▶ **What you will do**
Copy out every line in the records below that contains the word "istanza", matching case exactly.

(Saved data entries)
----

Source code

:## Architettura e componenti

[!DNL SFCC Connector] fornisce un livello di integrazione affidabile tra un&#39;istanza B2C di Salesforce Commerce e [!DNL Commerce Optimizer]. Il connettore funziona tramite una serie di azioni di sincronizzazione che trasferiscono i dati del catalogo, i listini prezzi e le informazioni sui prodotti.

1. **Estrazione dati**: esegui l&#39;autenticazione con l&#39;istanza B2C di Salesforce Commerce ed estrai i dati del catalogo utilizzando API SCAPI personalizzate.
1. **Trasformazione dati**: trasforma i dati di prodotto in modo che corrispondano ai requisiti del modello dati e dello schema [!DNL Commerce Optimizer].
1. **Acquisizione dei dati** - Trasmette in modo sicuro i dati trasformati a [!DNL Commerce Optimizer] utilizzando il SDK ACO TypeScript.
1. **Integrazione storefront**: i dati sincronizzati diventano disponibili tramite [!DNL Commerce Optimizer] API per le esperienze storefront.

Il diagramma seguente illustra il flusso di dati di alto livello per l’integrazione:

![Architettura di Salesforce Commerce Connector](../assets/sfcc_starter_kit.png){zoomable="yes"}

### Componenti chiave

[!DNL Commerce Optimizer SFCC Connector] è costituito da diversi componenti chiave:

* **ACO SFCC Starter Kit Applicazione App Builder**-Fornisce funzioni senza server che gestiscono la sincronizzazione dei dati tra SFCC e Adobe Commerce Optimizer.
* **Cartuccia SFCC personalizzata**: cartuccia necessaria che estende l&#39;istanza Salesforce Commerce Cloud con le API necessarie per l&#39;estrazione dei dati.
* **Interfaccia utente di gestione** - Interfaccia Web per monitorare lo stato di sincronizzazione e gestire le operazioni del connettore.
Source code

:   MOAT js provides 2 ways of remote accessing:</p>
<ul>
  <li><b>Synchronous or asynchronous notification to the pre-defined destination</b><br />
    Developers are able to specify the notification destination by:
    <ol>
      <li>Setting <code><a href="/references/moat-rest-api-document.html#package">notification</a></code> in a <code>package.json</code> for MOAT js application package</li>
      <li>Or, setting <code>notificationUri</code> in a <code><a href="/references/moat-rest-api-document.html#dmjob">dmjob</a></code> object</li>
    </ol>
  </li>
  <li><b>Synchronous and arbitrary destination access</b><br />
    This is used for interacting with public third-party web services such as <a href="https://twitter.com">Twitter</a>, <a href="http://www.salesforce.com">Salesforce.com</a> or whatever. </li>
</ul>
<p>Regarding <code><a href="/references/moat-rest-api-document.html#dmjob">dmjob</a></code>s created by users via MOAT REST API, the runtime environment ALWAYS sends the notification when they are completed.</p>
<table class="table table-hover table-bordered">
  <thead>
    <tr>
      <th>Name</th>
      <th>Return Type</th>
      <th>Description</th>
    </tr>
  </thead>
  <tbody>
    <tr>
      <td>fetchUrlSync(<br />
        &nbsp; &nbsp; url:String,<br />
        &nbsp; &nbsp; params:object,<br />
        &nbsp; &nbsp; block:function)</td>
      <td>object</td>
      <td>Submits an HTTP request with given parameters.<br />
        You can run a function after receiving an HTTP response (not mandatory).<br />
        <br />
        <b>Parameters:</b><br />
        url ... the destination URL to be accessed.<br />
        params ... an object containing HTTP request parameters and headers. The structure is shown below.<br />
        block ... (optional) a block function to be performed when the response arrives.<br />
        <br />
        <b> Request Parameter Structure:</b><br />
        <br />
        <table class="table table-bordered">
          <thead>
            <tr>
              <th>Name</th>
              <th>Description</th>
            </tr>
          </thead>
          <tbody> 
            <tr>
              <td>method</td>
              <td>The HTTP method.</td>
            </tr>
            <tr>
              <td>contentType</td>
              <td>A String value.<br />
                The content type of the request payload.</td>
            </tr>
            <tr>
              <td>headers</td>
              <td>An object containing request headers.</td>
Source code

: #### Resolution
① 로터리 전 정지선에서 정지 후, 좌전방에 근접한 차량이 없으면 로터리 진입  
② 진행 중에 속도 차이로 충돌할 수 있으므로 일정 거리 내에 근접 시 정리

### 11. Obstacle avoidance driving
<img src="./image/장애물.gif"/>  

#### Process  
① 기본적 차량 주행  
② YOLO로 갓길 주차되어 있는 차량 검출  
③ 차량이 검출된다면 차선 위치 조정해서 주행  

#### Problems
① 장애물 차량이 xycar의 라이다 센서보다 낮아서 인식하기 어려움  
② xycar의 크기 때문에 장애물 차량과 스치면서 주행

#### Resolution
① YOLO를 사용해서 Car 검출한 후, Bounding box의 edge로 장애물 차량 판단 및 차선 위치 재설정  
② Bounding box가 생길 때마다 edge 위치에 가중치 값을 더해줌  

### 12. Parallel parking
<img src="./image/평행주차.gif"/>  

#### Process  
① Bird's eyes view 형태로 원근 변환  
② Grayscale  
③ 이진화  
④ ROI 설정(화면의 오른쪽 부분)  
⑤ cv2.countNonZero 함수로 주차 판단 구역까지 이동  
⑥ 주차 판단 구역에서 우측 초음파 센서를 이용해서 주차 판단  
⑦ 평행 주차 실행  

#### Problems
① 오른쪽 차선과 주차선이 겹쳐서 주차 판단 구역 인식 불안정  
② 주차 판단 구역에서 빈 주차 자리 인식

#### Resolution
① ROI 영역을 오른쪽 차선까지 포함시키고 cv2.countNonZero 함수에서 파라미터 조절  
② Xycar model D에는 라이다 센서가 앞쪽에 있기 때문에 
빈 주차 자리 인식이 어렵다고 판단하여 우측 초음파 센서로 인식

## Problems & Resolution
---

----

▶ **Answer section**
[!DNL SFCC Connector] fornisce un livello di integrazione affidabile tra un&#39;istanza B2C di Salesforce Commerce e [!DNL Commerce Optimizer]. Il connettore funziona tramite una serie di azioni di sincronizzazione che trasferiscono i dati del catalogo, i listini prezzi e le informazioni sui prodotti.
1. **Estrazione dati**: esegui l&#39;autenticazione con l&#39;istanza B2C di Salesforce Commerce ed estrai i dati del catalogo utilizzando API SCAPI personalizzate.
* **Cartuccia SFCC personalizzata**: cartuccia necessaria che estende l&#39;istanza Salesforce Commerce Cloud con le API necessarie per l&#39;estrazione dei dati.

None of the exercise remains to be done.